My Theology (of Mission) statement

I first wrote this for Introduction to Christian Mission taught by Dr Isam Ballenger at Baptist Theological Seminary at Richmond. Since then I have tweaked it only a little. It basically is a good one page summary of my theology.

(Revised September 07, 2001)

My theological perspective is primarily biblical in the sense that it attempts to utilize the Bible–both Hebrew Bible and New Testament–as a primary source, authority, and primary reference. That being so, my theological perspective, using the Bible as a primary source/authority/reference, is largely Genesis centered. When I think of the sending and mission of Jesus Christ, I tend to understand it in light of Genesis, rather than understanding Genesis in light of Jesus Christ.

Given Genesis as a primary starting point, my theology begins with God as creator of the universe (Gen 1:1), a God who creates not solely ex nihilo (“out of nothing”) but by bringing order out of chaos (Gen 1:2-2:4a). Creation is fragile and is threatened still by the forces of evil and chaos—in that sense is unfinished.

This primordial vision is fundamental to my understanding of Christian theology. God is creator of a creation and creatures that are invited to respond to God in worship (Gen 1:1-2:4a). God is the initiator of the primordial vision (Gen 1:1), and we recognize that the activity of God precedes human activity and does not always require human activity. God is the sender in the primordial vision, sending his Spirit which hovers above the waters, and sending his Word through whom creation comes into being. And yet God is also the commissioner of human beings as effective agents to help accomplish the primordial vision—they bear the image of the creator (they represent the creator within creation) and are commissioned to be fruitful and multiply and to rule the creation (they continue the creation).

But the primordial vision of Gen 1:1-2:4a cannot be read without Gen 2:4b-3:24. Because the image bearers sought to fulfill their commission in a way contrary to God’s intent, all of creation has been cursed, the order of creation has been broken, relationships within creation have been distorted.
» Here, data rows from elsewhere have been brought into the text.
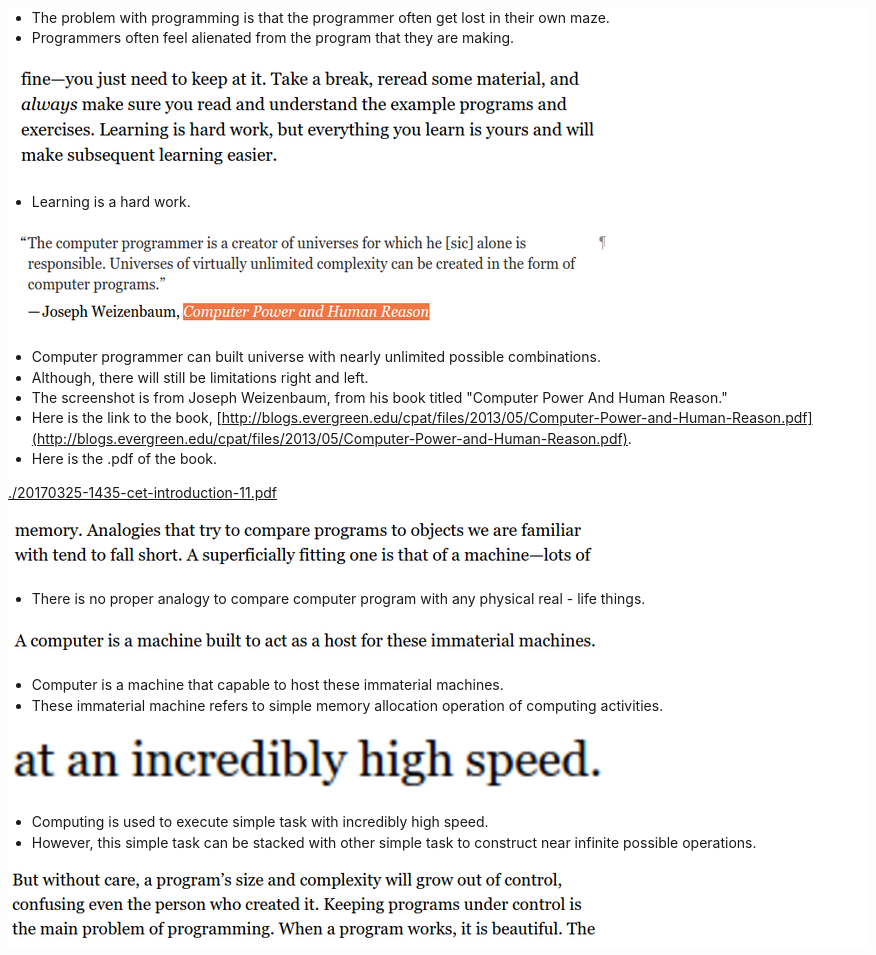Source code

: * The problem with programming is that the programmer often get lost in their own maze.
* Programmers often feel alienated from the program that they are making.

![./20170325-1435-cet-introduction-9.png](./20170325-1435-cet-introduction-9.png)

* Learning is a hard work.

![./20170325-1435-cet-introduction-10.png](./20170325-1435-cet-introduction-10.png)

* Computer programmer can built universe with nearly unlimited possible combinations.
* Although, there will still be limitations right and left.
* The screenshot is from Joseph Weizenbaum, from his book titled "Computer Power And Human Reason."
* Here is the link to the book, [http://blogs.evergreen.edu/cpat/files/2013/05/Computer-Power-and-Human-Reason.pdf](http://blogs.evergreen.edu/cpat/files/2013/05/Computer-Power-and-Human-Reason.pdf).
* Here is the .pdf of the book.

[./20170325-1435-cet-introduction-11.pdf](./20170325-1435-cet-introduction-11.pdf)

![./20170325-1435-cet-introduction-12.png](./20170325-1435-cet-introduction-12.png)

* There is no proper analogy to compare computer program with any physical real - life things.

![./20170325-1435-cet-introduction-13.png](./20170325-1435-cet-introduction-13.png)

* Computer is a machine that capable to host these immaterial machines.
* These immaterial machine refers to simple memory allocation operation of computing activities.

![./20170325-1435-cet-introduction-14.png](./20170325-1435-cet-introduction-14.png)

* Computing is used to execute simple task with incredibly high speed.
* However, this simple task can be stacked with other simple task to construct near infinite possible operations.

![./20170325-1435-cet-introduction-15.png](./20170325-1435-cet-introduction-15.png)
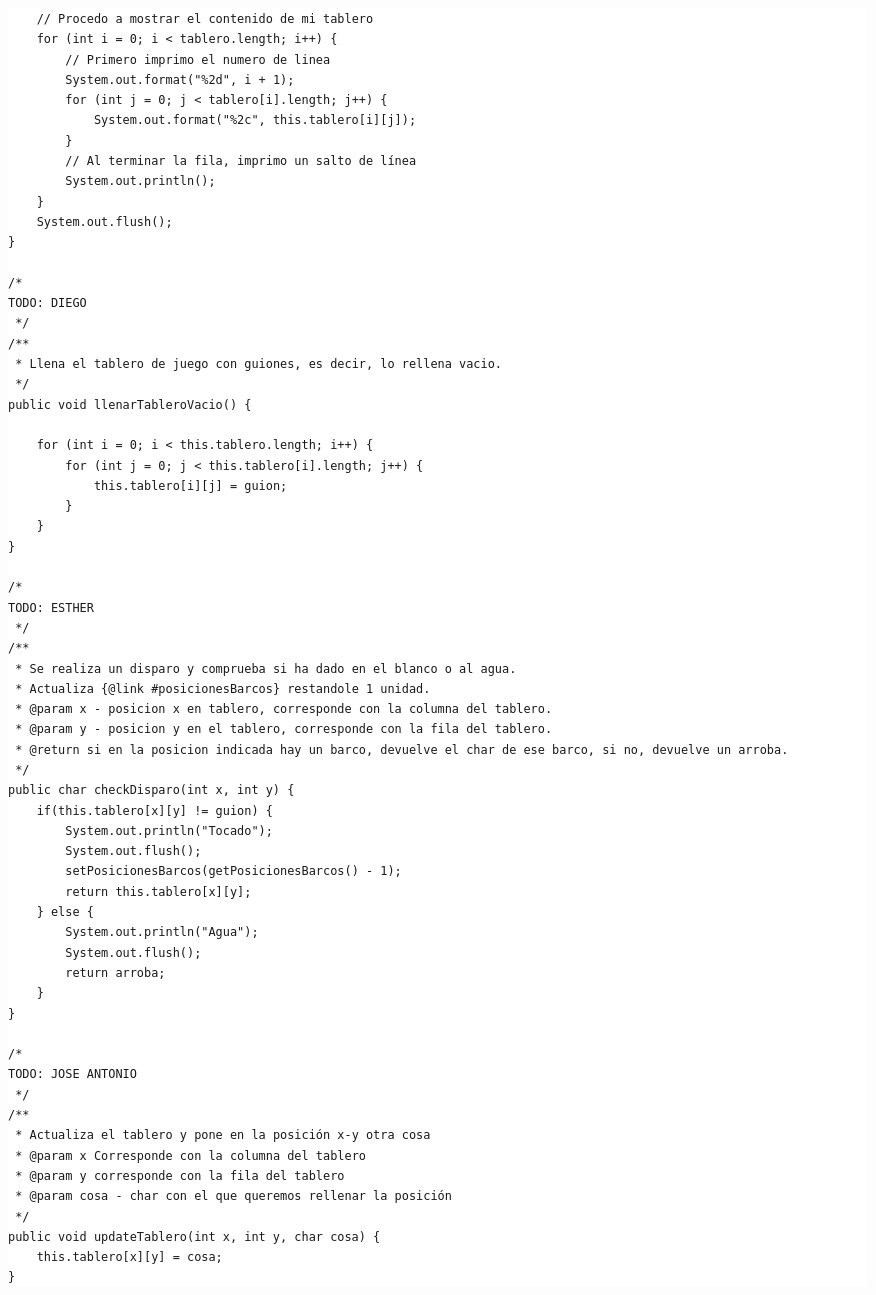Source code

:         // Procedo a mostrar el contenido de mi tablero
        for (int i = 0; i < tablero.length; i++) {
            // Primero imprimo el numero de linea
            System.out.format("%2d", i + 1);
            for (int j = 0; j < tablero[i].length; j++) {
                System.out.format("%2c", this.tablero[i][j]);
            }
            // Al terminar la fila, imprimo un salto de línea
            System.out.println();
        }
        System.out.flush();
    }

    /*
    TODO: DIEGO
     */
    /**
     * Llena el tablero de juego con guiones, es decir, lo rellena vacio.
     */
    public void llenarTableroVacio() {

        for (int i = 0; i < this.tablero.length; i++) {
            for (int j = 0; j < this.tablero[i].length; j++) {
                this.tablero[i][j] = guion;
            }
        }
    }

    /*
    TODO: ESTHER
     */
    /**
     * Se realiza un disparo y comprueba si ha dado en el blanco o al agua.
     * Actualiza {@link #posicionesBarcos} restandole 1 unidad.
     * @param x - posicion x en tablero, corresponde con la columna del tablero.
     * @param y - posicion y en el tablero, corresponde con la fila del tablero.
     * @return si en la posicion indicada hay un barco, devuelve el char de ese barco, si no, devuelve un arroba.
     */
    public char checkDisparo(int x, int y) {
        if(this.tablero[x][y] != guion) {
            System.out.println("Tocado");
            System.out.flush();
            setPosicionesBarcos(getPosicionesBarcos() - 1);
            return this.tablero[x][y];
        } else {
            System.out.println("Agua");
            System.out.flush();
            return arroba;
        }
    }

    /*
    TODO: JOSE ANTONIO
     */
    /**
     * Actualiza el tablero y pone en la posición x-y otra cosa
     * @param x Corresponde con la columna del tablero
     * @param y corresponde con la fila del tablero
     * @param cosa - char con el que queremos rellenar la posición
     */
    public void updateTablero(int x, int y, char cosa) {
        this.tablero[x][y] = cosa;
    }

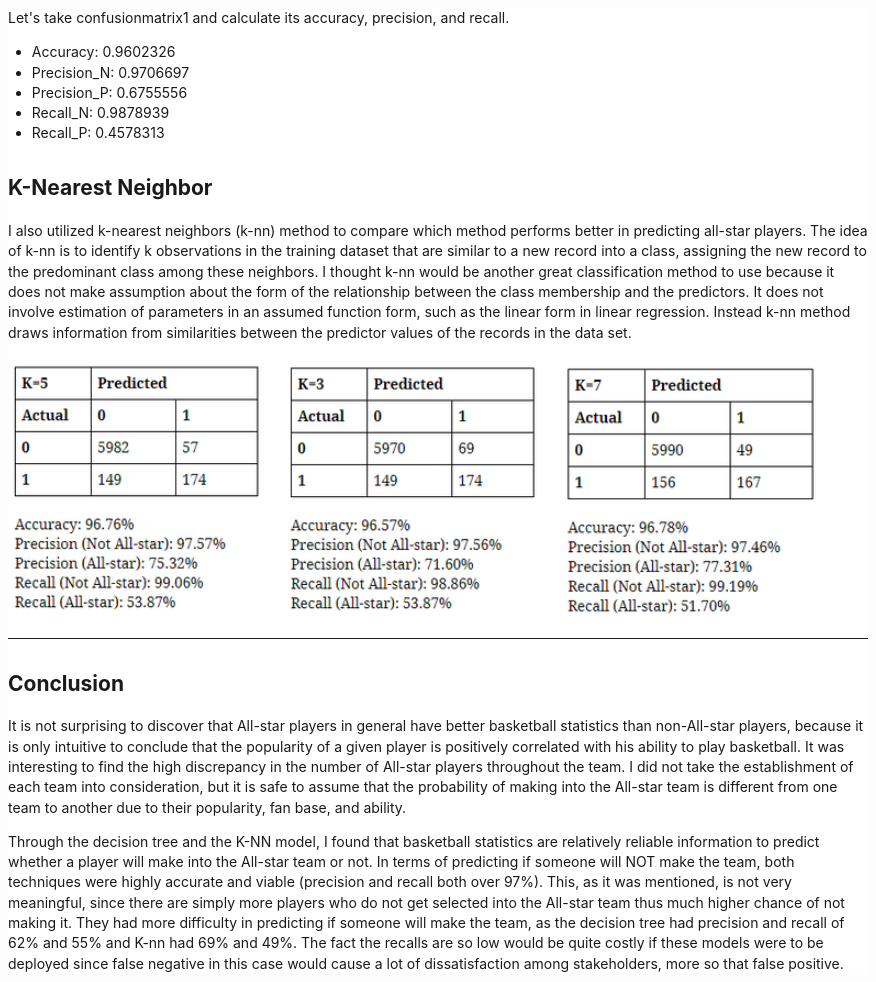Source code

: Let's take confusionmatrix1 and calculate its accuracy, precision, and recall.

- Accuracy:  0.9602326
- Precision_N: 0.9706697
- Precision_P: 0.6755556
- Recall_N: 0.9878939
- Recall_P: 0.4578313

## K-Nearest Neighbor

I also utilized k-nearest neighbors (k-nn) method to compare which method performs better in predicting all-star players. The idea of k-nn is to identify k observations in the training dataset that are similar to a new record into a class, assigning the new record to the predominant class among these neighbors. I thought k-nn would be another great classification method to use because it does not make assumption about the form of the relationship between the class membership and the predictors. It does not involve estimation of parameters in an assumed function form, such as the linear form in linear regression. Instead k-nn method draws information from similarities between the predictor values of the records in the data set.

![16](/assets/img/project/NBA/16.PNG)

---
## Conclusion

It is not surprising to discover that All-star players in general have better basketball statistics than non-All-star players, because it is only intuitive to conclude that the popularity of a given player is positively correlated with his ability to play basketball. It was interesting to find the high discrepancy in the number of All-star players throughout the team. I did not take the establishment of each team into consideration, but it is safe to assume that the probability of making into the All-star team is different from one team to another due to their popularity, fan base, and ability.


Through the decision tree and the K-NN model, I found that basketball statistics are relatively reliable information to predict whether a player will make into the All-star team or not. In terms of predicting if someone will NOT make the team, both techniques were highly accurate and viable (precision and recall both over 97%). This, as it was mentioned, is not very meaningful, since there are simply more players who do not get selected into the All-star team thus much higher chance of not making it. They had more difficulty in predicting if someone will make the team, as the decision tree had precision and recall of 62% and 55% and K-nn had 69% and 49%. The fact the recalls are so low would be quite costly if these models were to be deployed since false negative in this case would cause a lot of dissatisfaction among stakeholders, more so that false positive.
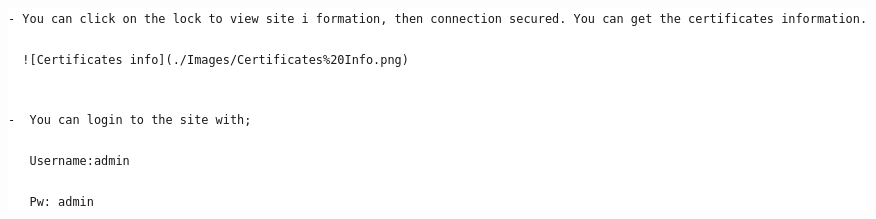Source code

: 
    - You can click on the lock to view site i formation, then connection secured. You can get the certificates information.

      ![Certificates info](./Images/Certificates%20Info.png)


    -  You can login to the site with;

       Username:admin

       Pw: admin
The risk of creation in Genesis 1 became the reality of a broken creation in Genesis 3 and following. But even in Genesis 3 we can see God at work, on his own initiative, to heal, repair, and to restore creation and creatures (see Gen 3:20-21).

That is the framework within which I tend to understand Jesus Christ. Jesus Christ fulfills the divine mission to redeem broken creation, and he invites us to become part of the mission of God to “gather up all things in him, things in heaven and things on earth” (Eph 1:10). My theology then is also strongly Trinitarian: mission is participation in the life of the Trinity.

The biblical story narrates how God fulfills his cosmic purposes through particular relationships. God chooses and maintains a particular relationship with his people who are called and commissioned by him to manifest the character and will of God within creation (see Exodus 20-24). God then is not concerned solely with individuals living in right relationship with him, but with communities living in right relationship with each other and with God. Establishing Christian communities is as high a priority as asking individuals to become Christians. Individuals will become Christians most often when authentic Christian community is present. Authentic Christian mission must be concerned not only with “souls” and individual conversion, but with the whole person, including the culture and society in which the whole person lives.

But we cannot ignore the Pauline tradition. Yes, (expressions of) theology and mission must respond to and change with the historical situation. Yes, the mission of God was prior to Israel and was fulfilled not only through Israel. Yes, revelation may be present in religions other than Christianity. Yes, we need authentic dialogue between Christianity and other religions. But the Pauline witness still challenges us not to abandon altogether the evangelical tradition that we are saved by grace obtained through pistis Christou (either “faith in Christ” or “the faithfulness of Christ”). This is still true even if God sometimes in some way accepts adherents of other religions [see Alan Neely, “Baptists and Peoples of Other Faiths,” Perspectives in Religious Studies 17 (1990): 221-235].

So my theological perspective is Christian—Jesus Christ is the Son of God who lived and died and rose again for the redemption of creation, and God invites human beings to receive the righteousness (or the righting of relationships) that comes from God and is received through pistis Christou. It is primarily biblical but not exclusively so; it begins with Genesis but does not end with that book; it begins with the Hebrew Bible but includes the revelation of God in Jesus Christ and in the New Testament writings; it includes but does not stress eschatology; it is Trinitarian but respects the contributions of the evangelical and liberation perspectives; it stresses the communal but recognizes that transformed communities are made up of transformed individuals; it realizes that the mission of God continues not only in Christianity and in the church but insists that this does not relativize the importance of the Christian gospel and of being in Christ; it holds that Christian mission must change to meet historical circumstances but insists that the mission is not defined primarily by those circumstances.